[[ INFORMATION SHOWN open ]]

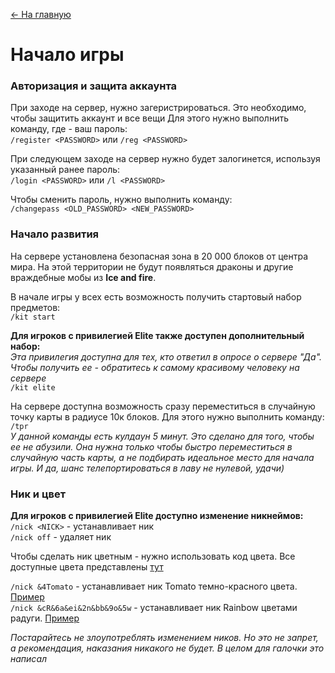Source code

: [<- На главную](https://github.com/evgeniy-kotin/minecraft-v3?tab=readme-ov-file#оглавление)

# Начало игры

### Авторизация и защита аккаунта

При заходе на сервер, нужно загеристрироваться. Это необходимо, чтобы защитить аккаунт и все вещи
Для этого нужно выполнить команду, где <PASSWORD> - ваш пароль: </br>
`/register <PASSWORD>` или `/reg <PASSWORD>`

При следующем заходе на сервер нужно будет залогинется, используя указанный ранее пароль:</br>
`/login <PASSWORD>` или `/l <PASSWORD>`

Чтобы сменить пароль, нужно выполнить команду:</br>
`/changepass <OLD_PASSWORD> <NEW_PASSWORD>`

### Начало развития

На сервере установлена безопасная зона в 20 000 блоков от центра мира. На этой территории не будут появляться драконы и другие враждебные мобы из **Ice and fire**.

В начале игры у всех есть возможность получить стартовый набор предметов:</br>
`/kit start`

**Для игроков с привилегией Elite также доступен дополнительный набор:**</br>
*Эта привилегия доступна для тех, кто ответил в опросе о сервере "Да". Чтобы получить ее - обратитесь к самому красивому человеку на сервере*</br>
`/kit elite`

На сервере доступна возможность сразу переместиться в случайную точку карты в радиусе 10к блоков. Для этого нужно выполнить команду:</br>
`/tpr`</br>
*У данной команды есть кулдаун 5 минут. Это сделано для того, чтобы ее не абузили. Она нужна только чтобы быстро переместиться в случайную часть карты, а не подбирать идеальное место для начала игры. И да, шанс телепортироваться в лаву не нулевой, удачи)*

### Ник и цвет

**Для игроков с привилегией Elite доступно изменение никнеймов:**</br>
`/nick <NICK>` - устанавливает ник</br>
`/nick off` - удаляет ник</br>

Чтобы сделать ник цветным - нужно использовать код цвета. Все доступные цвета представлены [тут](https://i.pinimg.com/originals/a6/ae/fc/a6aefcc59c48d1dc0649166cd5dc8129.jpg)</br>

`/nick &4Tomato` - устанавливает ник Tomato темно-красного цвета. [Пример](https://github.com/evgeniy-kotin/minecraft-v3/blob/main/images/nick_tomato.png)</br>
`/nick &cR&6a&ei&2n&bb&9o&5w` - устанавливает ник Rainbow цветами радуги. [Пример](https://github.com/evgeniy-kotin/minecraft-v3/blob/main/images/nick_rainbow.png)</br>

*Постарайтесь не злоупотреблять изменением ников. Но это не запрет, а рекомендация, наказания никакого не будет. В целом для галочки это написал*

[[ INFORMATION SHOWN closed ]]
[[ INFORMATION SHOWN open ]]

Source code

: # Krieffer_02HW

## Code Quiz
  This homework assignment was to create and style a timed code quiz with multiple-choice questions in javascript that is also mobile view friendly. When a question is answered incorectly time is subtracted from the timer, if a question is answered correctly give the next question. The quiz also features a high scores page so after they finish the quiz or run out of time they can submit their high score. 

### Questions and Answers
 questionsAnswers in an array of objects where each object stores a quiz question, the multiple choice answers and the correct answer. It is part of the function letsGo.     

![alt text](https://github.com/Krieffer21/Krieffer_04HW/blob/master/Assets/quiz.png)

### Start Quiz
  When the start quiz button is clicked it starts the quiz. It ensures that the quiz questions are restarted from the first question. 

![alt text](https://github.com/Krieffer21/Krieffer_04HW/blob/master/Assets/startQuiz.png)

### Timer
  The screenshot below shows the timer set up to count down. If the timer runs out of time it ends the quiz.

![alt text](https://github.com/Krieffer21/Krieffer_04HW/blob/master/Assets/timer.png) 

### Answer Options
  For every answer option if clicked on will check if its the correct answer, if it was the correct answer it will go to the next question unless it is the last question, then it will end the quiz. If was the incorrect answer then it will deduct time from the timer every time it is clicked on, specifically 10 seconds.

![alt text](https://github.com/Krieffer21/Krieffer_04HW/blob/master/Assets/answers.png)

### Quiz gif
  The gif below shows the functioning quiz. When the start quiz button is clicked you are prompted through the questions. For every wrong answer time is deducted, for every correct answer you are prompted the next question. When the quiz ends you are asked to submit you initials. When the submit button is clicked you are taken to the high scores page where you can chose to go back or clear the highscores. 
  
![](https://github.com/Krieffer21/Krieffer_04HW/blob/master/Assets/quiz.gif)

[[ INFORMATION SHOWN closed ]]
[[ INFORMATION SHOWN open ]]

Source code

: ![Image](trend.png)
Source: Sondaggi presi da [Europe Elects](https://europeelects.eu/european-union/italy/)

[[ INFORMATION SHOWN closed ]]

▸ TASK REQUIREMENTS: Please copy the lines above from the line with "### Авторизация и защита аккаунта" up to and including the line with "### Начало развития", exactly as written and with nothing else.

▸ REPLY:
### Авторизация и защита аккаунта

При заходе на сервер, нужно загеристрироваться. Это необходимо, чтобы защитить аккаунт и все вещи
Для этого нужно выполнить команду, где <PASSWORD> - ваш пароль: </br>
`/register <PASSWORD>` или `/reg <PASSWORD>`

При следующем заходе на сервер нужно будет залогинется, используя указанный ранее пароль:</br>
`/login <PASSWORD>` или `/l <PASSWORD>`

Чтобы сменить пароль, нужно выполнить команду:</br>
`/changepass <OLD_PASSWORD> <NEW_PASSWORD>`

### Начало развития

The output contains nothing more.